Saved data entries:
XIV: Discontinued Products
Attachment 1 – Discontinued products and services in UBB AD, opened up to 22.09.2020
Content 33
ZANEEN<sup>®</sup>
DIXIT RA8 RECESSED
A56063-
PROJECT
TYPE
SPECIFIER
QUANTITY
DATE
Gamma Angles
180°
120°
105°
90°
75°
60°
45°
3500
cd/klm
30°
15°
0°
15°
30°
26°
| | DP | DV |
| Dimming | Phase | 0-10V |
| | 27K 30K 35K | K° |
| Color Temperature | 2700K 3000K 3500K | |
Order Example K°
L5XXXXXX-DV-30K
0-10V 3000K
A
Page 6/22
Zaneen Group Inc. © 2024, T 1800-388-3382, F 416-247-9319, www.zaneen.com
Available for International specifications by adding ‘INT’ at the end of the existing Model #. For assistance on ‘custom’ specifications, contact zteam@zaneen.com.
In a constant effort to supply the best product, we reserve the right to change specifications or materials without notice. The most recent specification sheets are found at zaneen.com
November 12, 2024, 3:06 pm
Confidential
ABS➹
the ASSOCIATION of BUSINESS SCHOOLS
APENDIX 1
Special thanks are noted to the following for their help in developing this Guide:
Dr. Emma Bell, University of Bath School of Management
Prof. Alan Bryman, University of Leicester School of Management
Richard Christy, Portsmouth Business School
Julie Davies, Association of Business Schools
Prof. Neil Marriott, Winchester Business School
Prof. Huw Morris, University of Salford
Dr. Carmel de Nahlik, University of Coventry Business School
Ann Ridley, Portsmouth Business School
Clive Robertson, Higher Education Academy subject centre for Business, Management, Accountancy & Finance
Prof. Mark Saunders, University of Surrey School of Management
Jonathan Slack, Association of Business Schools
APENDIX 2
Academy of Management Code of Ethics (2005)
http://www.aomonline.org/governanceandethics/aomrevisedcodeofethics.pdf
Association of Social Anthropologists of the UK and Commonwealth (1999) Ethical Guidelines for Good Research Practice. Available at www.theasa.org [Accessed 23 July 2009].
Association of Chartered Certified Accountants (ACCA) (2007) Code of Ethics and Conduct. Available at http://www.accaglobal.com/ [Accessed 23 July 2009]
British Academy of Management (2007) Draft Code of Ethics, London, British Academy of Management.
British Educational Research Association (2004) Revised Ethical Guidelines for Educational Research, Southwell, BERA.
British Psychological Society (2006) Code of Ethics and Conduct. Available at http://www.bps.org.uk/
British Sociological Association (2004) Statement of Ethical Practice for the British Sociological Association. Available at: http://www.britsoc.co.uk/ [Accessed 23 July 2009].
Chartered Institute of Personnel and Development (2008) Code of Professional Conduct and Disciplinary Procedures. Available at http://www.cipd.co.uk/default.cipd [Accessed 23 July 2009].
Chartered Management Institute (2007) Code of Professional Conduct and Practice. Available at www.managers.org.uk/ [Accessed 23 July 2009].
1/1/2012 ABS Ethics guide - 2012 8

ACTIVITY: Retype the entries. Every line must match exactly.

PROBLEM SOLUTION:
XIV: Discontinued Products
Attachment 1 – Discontinued products and services in UBB AD, opened up to 22.09.2020
Content 33
ZANEEN<sup>®</sup>
DIXIT RA8 RECESSED
A56063-
PROJECT
TYPE
SPECIFIER
QUANTITY
DATE
Gamma Angles
180°
120°
105°
90°
75°
60°
45°
3500
cd/klm
30°
15°
0°
15°
30°
26°
| | DP | DV |
| Dimming | Phase | 0-10V |
| | 27K 30K 35K | K° |
| Color Temperature | 2700K 3000K 3500K | |
Order Example K°
L5XXXXXX-DV-30K
0-10V 3000K
A
Page 6/22
Zaneen Group Inc. © 2024, T 1800-388-3382, F 416-247-9319, www.zaneen.com
Available for International specifications by adding ‘INT’ at the end of the existing Model #. For assistance on ‘custom’ specifications, contact zteam@zaneen.com.
In a constant effort to supply the best product, we reserve the right to change specifications or materials without notice. The most recent specification sheets are found at zaneen.com
November 12, 2024, 3:06 pm
Confidential
ABS➹
the ASSOCIATION of BUSINESS SCHOOLS
APENDIX 1
Special thanks are noted to the following for their help in developing this Guide:
Dr. Emma Bell, University of Bath School of Management
Prof. Alan Bryman, University of Leicester School of Management
Richard Christy, Portsmouth Business School
Julie Davies, Association of Business Schools
Prof. Neil Marriott, Winchester Business School
Prof. Huw Morris, University of Salford
Dr. Carmel de Nahlik, University of Coventry Business School
Ann Ridley, Portsmouth Business School
Clive Robertson, Higher Education Academy subject centre for Business, Management, Accountancy & Finance
Prof. Mark Saunders, University of Surrey School of Management
Jonathan Slack, Association of Business Schools
APENDIX 2
Academy of Management Code of Ethics (2005)
http://www.aomonline.org/governanceandethics/aomrevisedcodeofethics.pdf
Association of Social Anthropologists of the UK and Commonwealth (1999) Ethical Guidelines for Good Research Practice. Available at www.theasa.org [Accessed 23 July 2009].
Association of Chartered Certified Accountants (ACCA) (2007) Code of Ethics and Conduct. Available at http://www.accaglobal.com/ [Accessed 23 July 2009]
British Academy of Management (2007) Draft Code of Ethics, London, British Academy of Management.
British Educational Research Association (2004) Revised Ethical Guidelines for Educational Research, Southwell, BERA.
British Psychological Society (2006) Code of Ethics and Conduct. Available at http://www.bps.org.uk/
British Sociological Association (2004) Statement of Ethical Practice for the British Sociological Association. Available at: http://www.britsoc.co.uk/ [Accessed 23 July 2009].
Chartered Institute of Personnel and Development (2008) Code of Professional Conduct and Disciplinary Procedures. Available at http://www.cipd.co.uk/default.cipd [Accessed 23 July 2009].
Chartered Management Institute (2007) Code of Professional Conduct and Practice. Available at www.managers.org.uk/ [Accessed 23 July 2009].
1/1/2012 ABS Ethics guide - 2012 8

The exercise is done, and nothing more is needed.